I'm pretty sure that's not true.  You can subclass MasterProblem to your 
heart's content:

public class Foo extends ec.eval.MasterProblem { }

	eval.masterproblem = Foo

Double-checking this *did* cause me to run across a bug in ECJ, but it 
doesn't affect you.  Specifically, ECJ's even looser: it lets ANY 
subclass of Problem be loaded as a MasterProblem, which causes ECJ to 
bomb later.  I've cleaned that up -- now it has to be a MasterProblem or 
a subclass thereof.

It *is* true that SlaveMonitor, SlaveConnection, and Job are among the 
very few hard-coded classes in ECJ: that code is too interwoven for us 
to want people to swap in other classes (for now).  Plus, it works as a 
black box anyway.  But MasterProblem, sure, go to town.

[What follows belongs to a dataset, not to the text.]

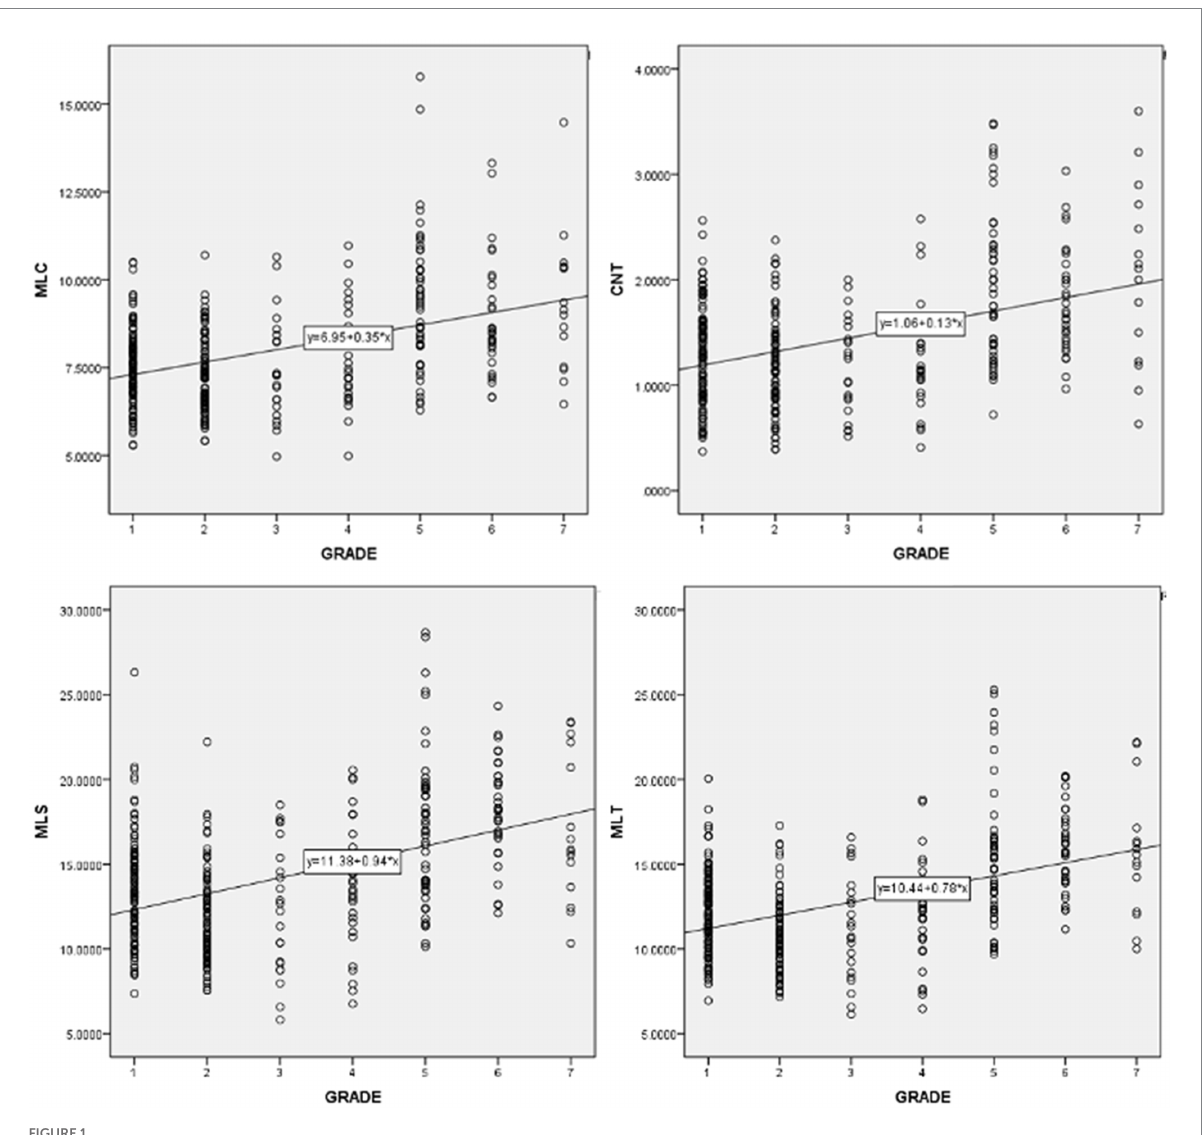
FIGURE 1 Scatter diagrams of indices which moderately correlate with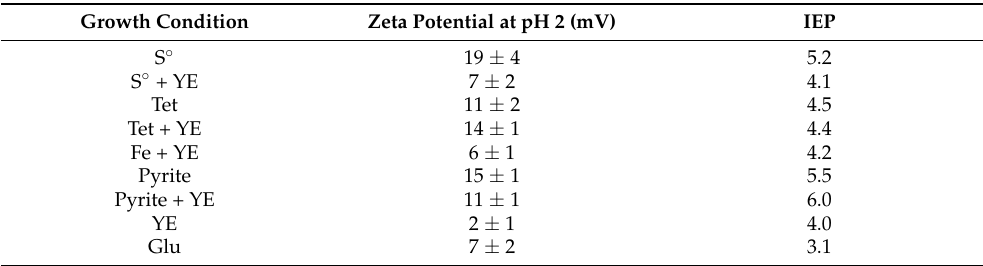
Table 1. Zeta potential measurements at pH 2 and IEP values of A. copahuensis cultured in different growth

> So my next idea had been to hack MasterProblem as you suggested, but I 
> really hated doing that, because then when the next ECJ version came out 
> (and they've been coming out relatively fast and furious), I'd have to 
> remember the changes I made. I could always stick with the current ECJ 
> version, but I'm one of those upgrade addicts.
 >
> Finally, I settled on creating a custom Exchanger, that being the next 
> stage after evaluation, and fix up the fitnesses in the prebreeding 
> exchange phase. Not ideal, but it's the very next phase after 
> evaluation, and at least it would work for future ECJ versions.

Usually your best bet for forward-compatable hooks is Statistics.


> IMHO, the best thing would be to fix up MasterProblem, but I also didn't 
> look at it closely enough to determine whether that would work under 
> both synchronous and asynchronous evaluation. I defer to your far 
> greater knowledge of the code :)

Well, in asynchronous evaluation, finishEvaluating is NEVER CALLED.  So
that wouldn't be great for you.  But on the other hand, it's 
asynchronous, which is to say, steady-state, so there's no real 
generational boundary being checked in the Problem.